By controlling the sources of pollen, the researchers excluded the possibility that fertilization could be explained by specific birds carrying higher quality pollen.
"The ones that turned it on tended to have long curved bills that could reach the nectar," said Betts, who works in OSU's Department of Forest Ecosystems and Society. "The ones that couldn't turn it on had shorter bills and couldn't get as much nectar."
By modifying their hand pollinating methods to mimic birds extracting nectar, the researchers were able to achieve similar success in fertilizing the plants. "That closed the loop on the mechanism," said Betts.
The two most effective hummingbird species also shared another characteristic: Compared to five other species, they tended to travel more widely across the landscape. The researchers hypothesized that since far-ranging species tend to collect pollen from more distant plants, the pollen would exhibit more genetic diversity and enhance the plant's competitive fitness.
Pollen from nearby plants could come from close relatives and thus have reduced genetic diversity, the authors wrote.

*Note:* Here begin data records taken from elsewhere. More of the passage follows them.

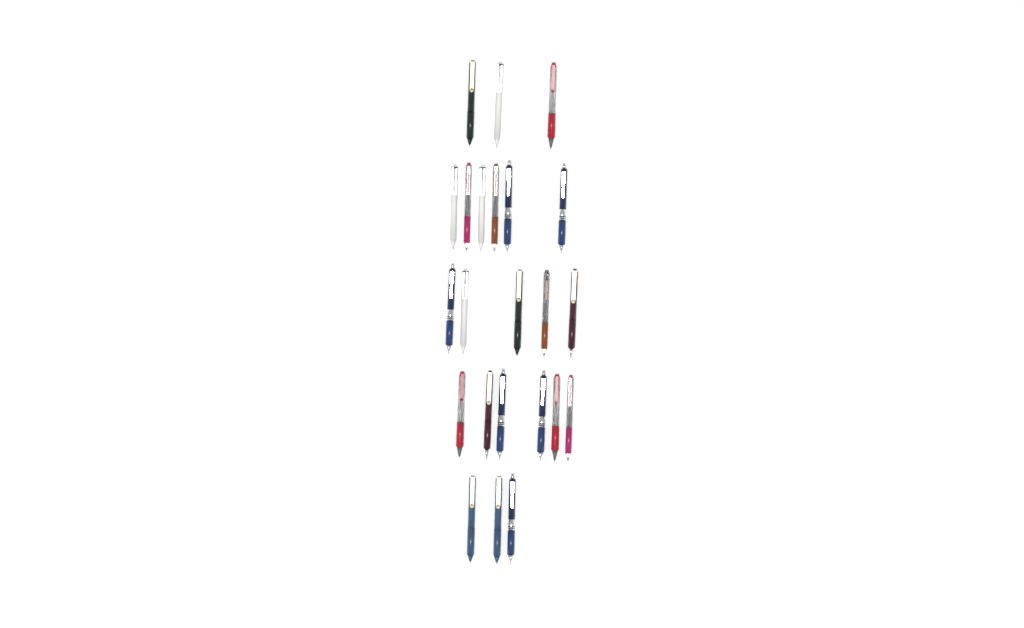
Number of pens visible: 23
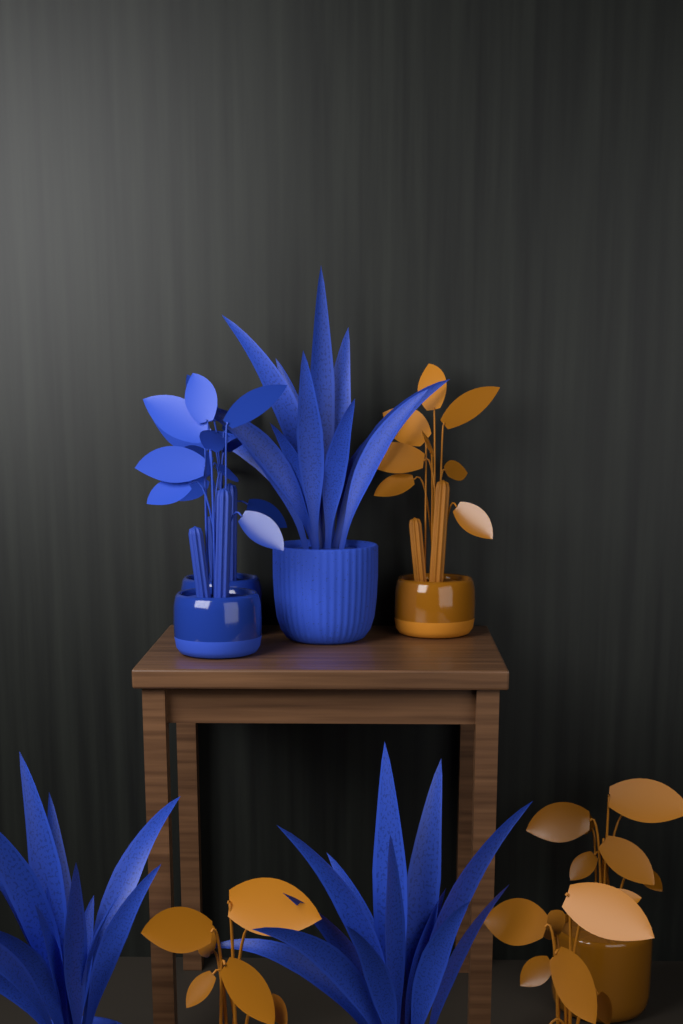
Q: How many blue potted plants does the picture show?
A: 5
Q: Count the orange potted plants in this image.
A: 4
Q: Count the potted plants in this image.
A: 9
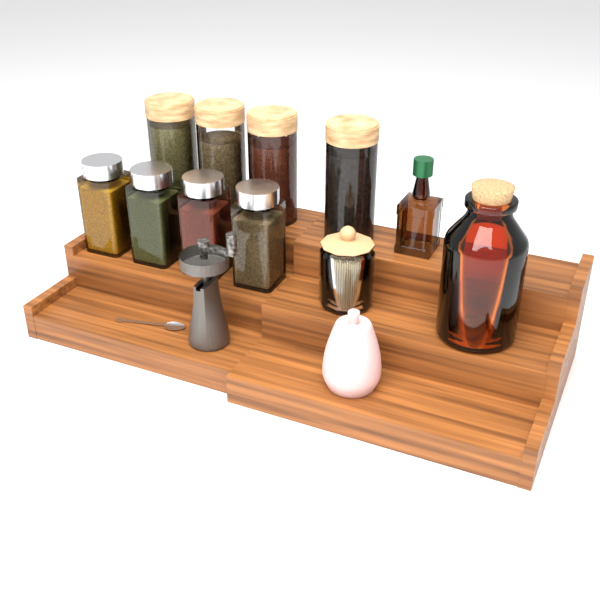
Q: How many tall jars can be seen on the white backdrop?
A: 4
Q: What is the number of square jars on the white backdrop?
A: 4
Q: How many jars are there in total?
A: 8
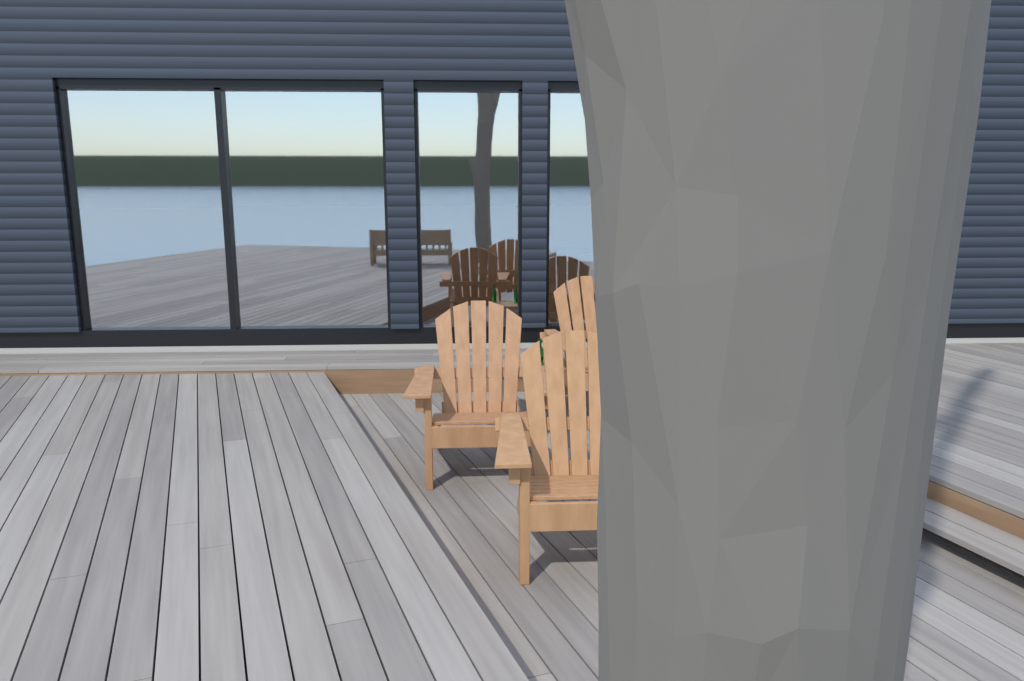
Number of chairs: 3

"The mechanism may have evolved to enable the plant to sort out pollinators that are likely to be carrying high-quality pollen from those carrying poor-quality pollen," added Betts. "It's a big energy savings. If you bother to make a seed and fruit every time you get pollen, that's a lot of energy expenditure; you could be making a seed from your siblings' genes. If you make a seed or fruit only from distant high-quality pollen, it could be an adaptive advantage."
Examples of co-evolution of plants and pollinators have been known since Charles Darwin's day, but the mechanisms that underlie these networks are poorly understood. It's possible, Betts said, that other examples of pollinator recognition could occur in tropical forests.
"It is now well-known that the high cognitive capacity of many vertebrate pollinators allows them to recognize and specialize on particular flower species," he and his co-authors wrote. "A growing body of research indicates that plants may also exhibit complex decision-making behavior."
Betts has conducted research for six years at Las Cruces. The results of this and other studies there, he said, suggest that the integrity of these ecosystems could depend on maintaining corridors to enhance pollinator movement and survival. In some areas, tropical forests have been broken up into smaller fragments as development and agriculture have expanded.
"We need to be more careful in how we manage landscapes in order to maintain the movements and occurrence of these key species," he said. "We know that if we make corridors to connect patches, if we have bigger patches of tropical forests, those species will be maintained, and this plant and its pollinators will do a lot better."